**ENTRIES PROVIDED**
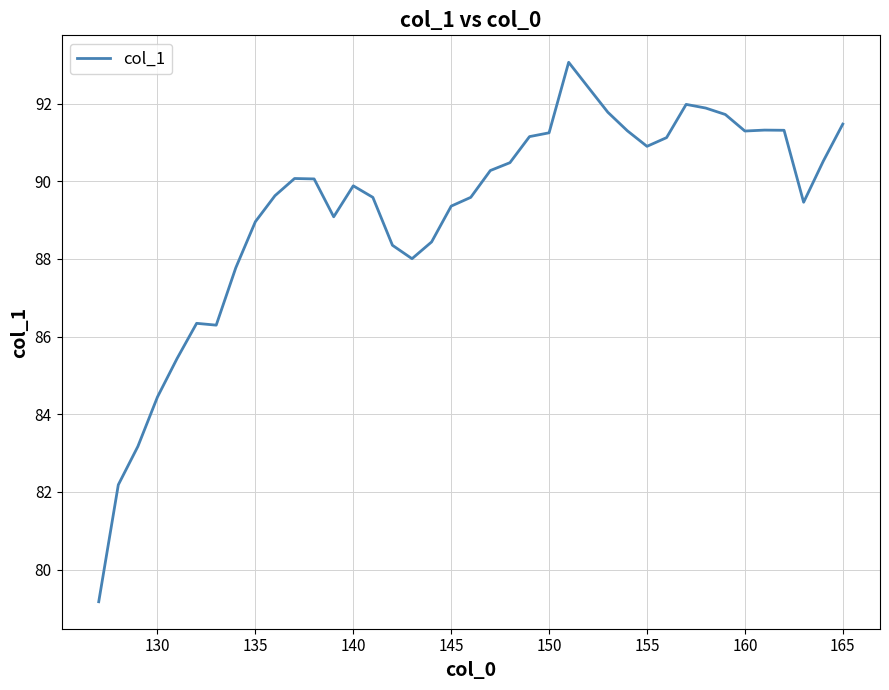

What is the difference between the maximum and minimum values?

13.9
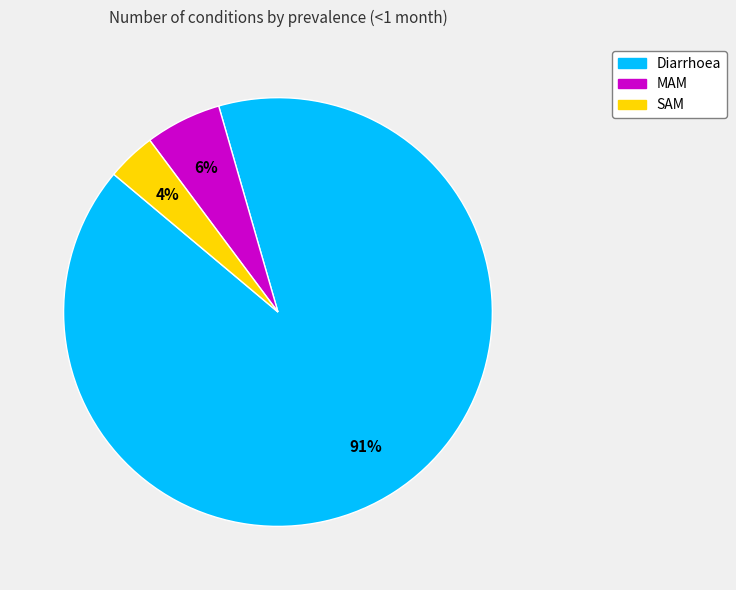

The SAM slice represents 4% of the pie. True or false?

True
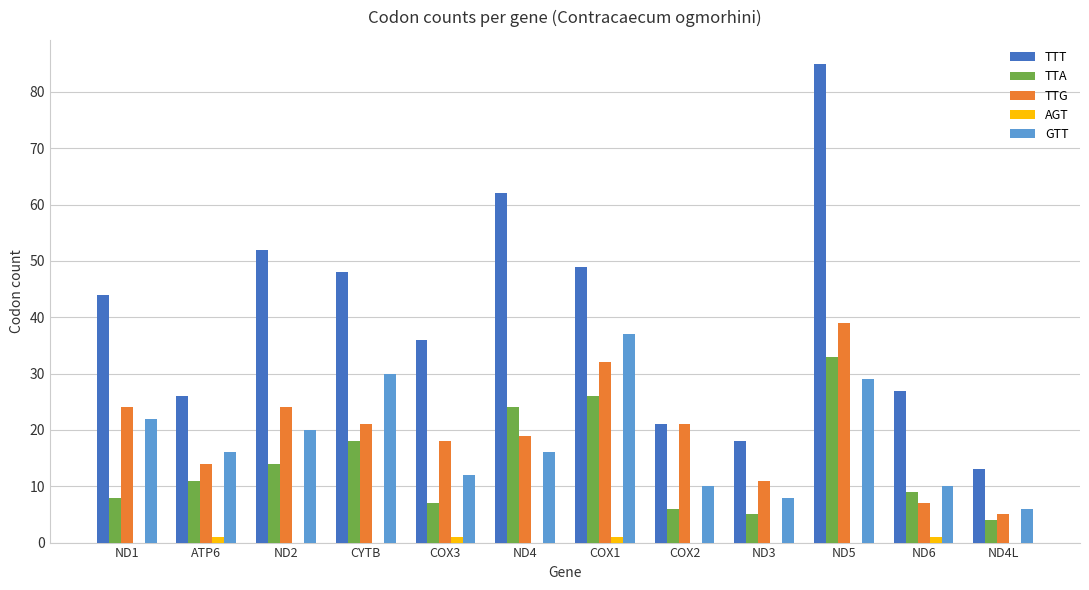

At which label does GTT reach its peak?

COX1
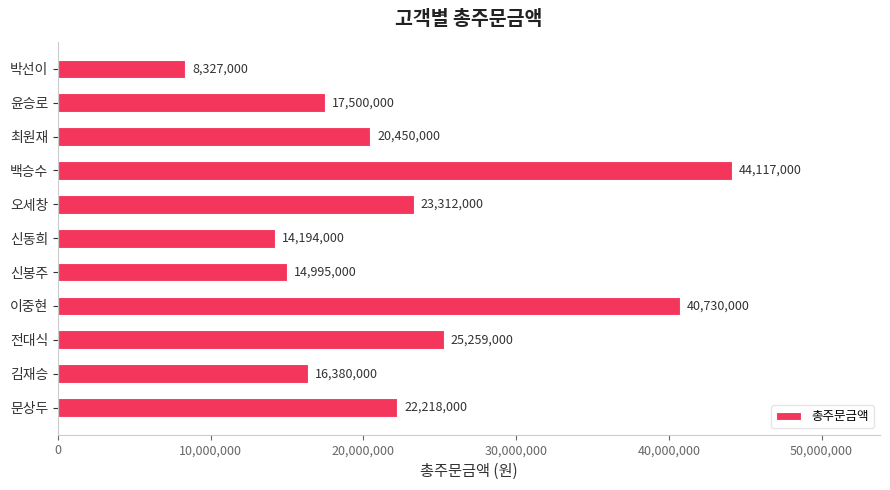

At which label is the value closest to 26222000?

전대식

**WHAT YOU ARE ASKED TO DO**
Could you reproduce the material above word for word, leaving out the pictures?

**YOUR SOLUTION**
What is the difference between the maximum and minimum values?

13.9

The SAM slice represents 4% of the pie. True or false?

True

At which label does GTT reach its peak?

COX1

At which label is the value closest to 26222000?

전대식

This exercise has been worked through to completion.